From 0 – Production with BBQ at GitHub
Session Abstract
Rolling out semantic search is easy right? Just turn on some vectors and bim bam boom you have vector search… Right? Turns out when you’re GitHub sized it’s not quite that easy. We’ll walk through the process we took, the lessons we’ve learned, and how you can build a plan to deploy vector search easier.
Session Description
Lets turn back the clock and walk through the steps we took to get vector search with BBQ quantization rolled out at GitHub.
##### Timeline:
- Lets do semantic search – by the way what does semantic search do?
- Our MVP – taught us nothing
- What do you mean we need capacity? – the challenges of calculating compute for search at scale
- Indexing in prod – now we index a large subset of our data with BBQ… or we would’ve but we hit ALL the bugs with BBQ and Elasticsearch’s reindex
- We built a new MVP! – here is where our learnings about search with vector search started to become material (including: linear retrievers, scoring, oversampling, num_candidates, and more!)

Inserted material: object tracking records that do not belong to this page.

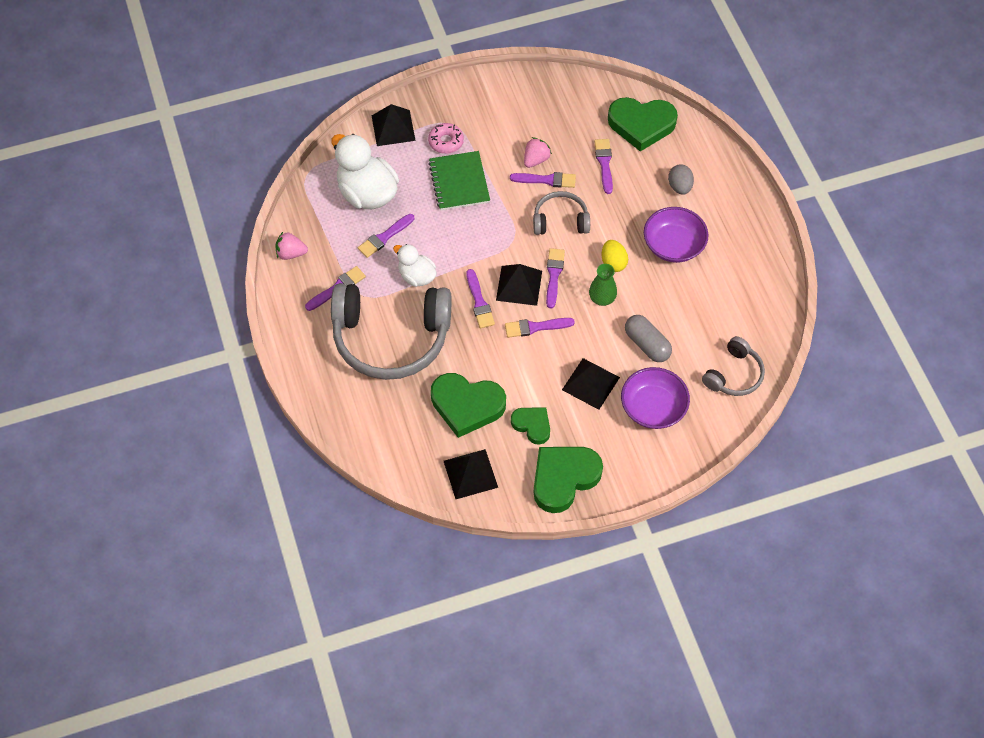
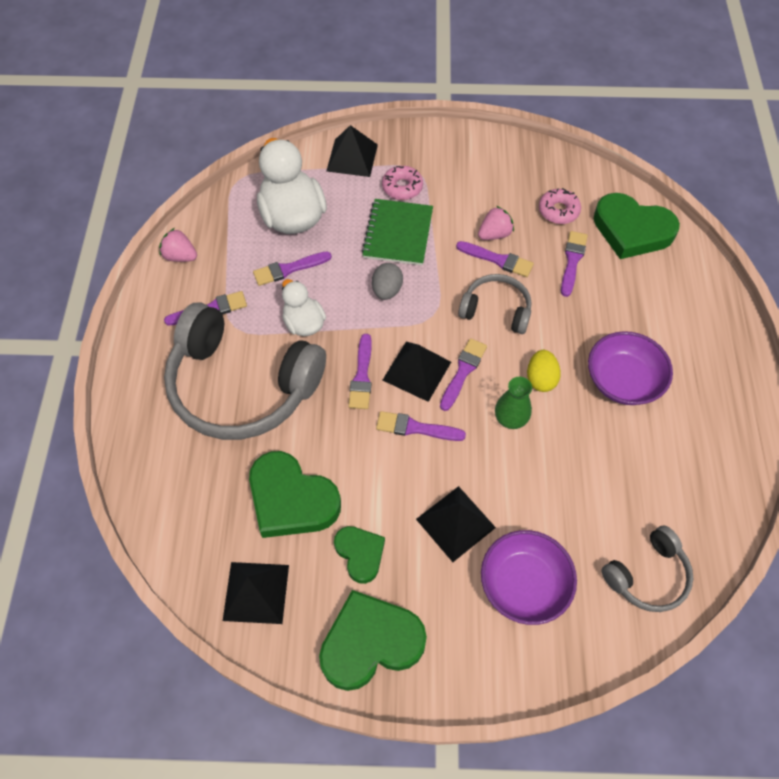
camera: 20 degrees right, 0 degrees up
(579, 125) = (558, 211): none -> pink donut
(647, 344) = (546, 495): grey capsule -> none
(679, 187) = (654, 313): grey egg -> grey egg (387, 290)

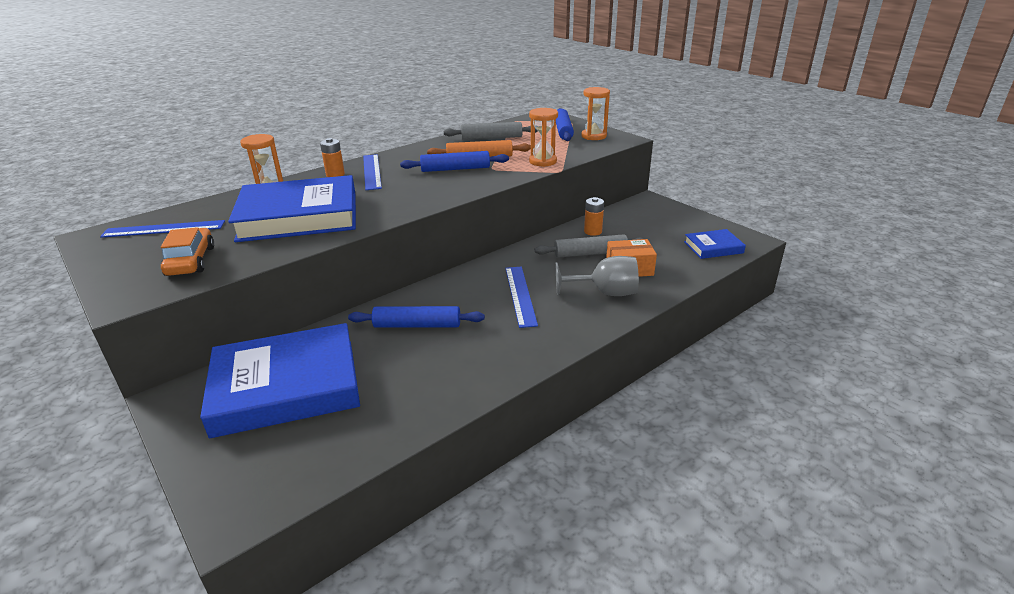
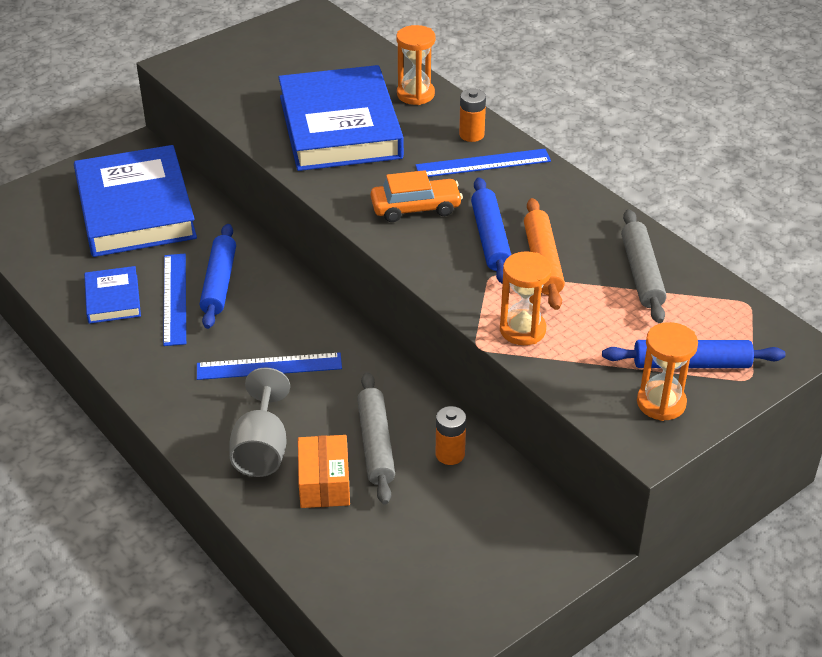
camera: 90 degrees right, 10 degrees up
(164, 229) = (321, 48): blue ruler -> blue ruler (175, 298)
(191, 261) = (243, 81): orange car -> orange car (416, 208)
(713, 247) = (383, 602): blue book -> blue book (113, 299)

- Our fifth? attempt to ingest data – where our sharding strategy for FTS collided with our index settings and the way Lucene merges work for vectors.
Through all these, I’ll go through the tools and techniques we used to determine what was happening and how we got through it. Finally, I’ll show you the roadmap that we now have in place so other (internal) users at GitHub can begin to create semantic search experiences across the entire company.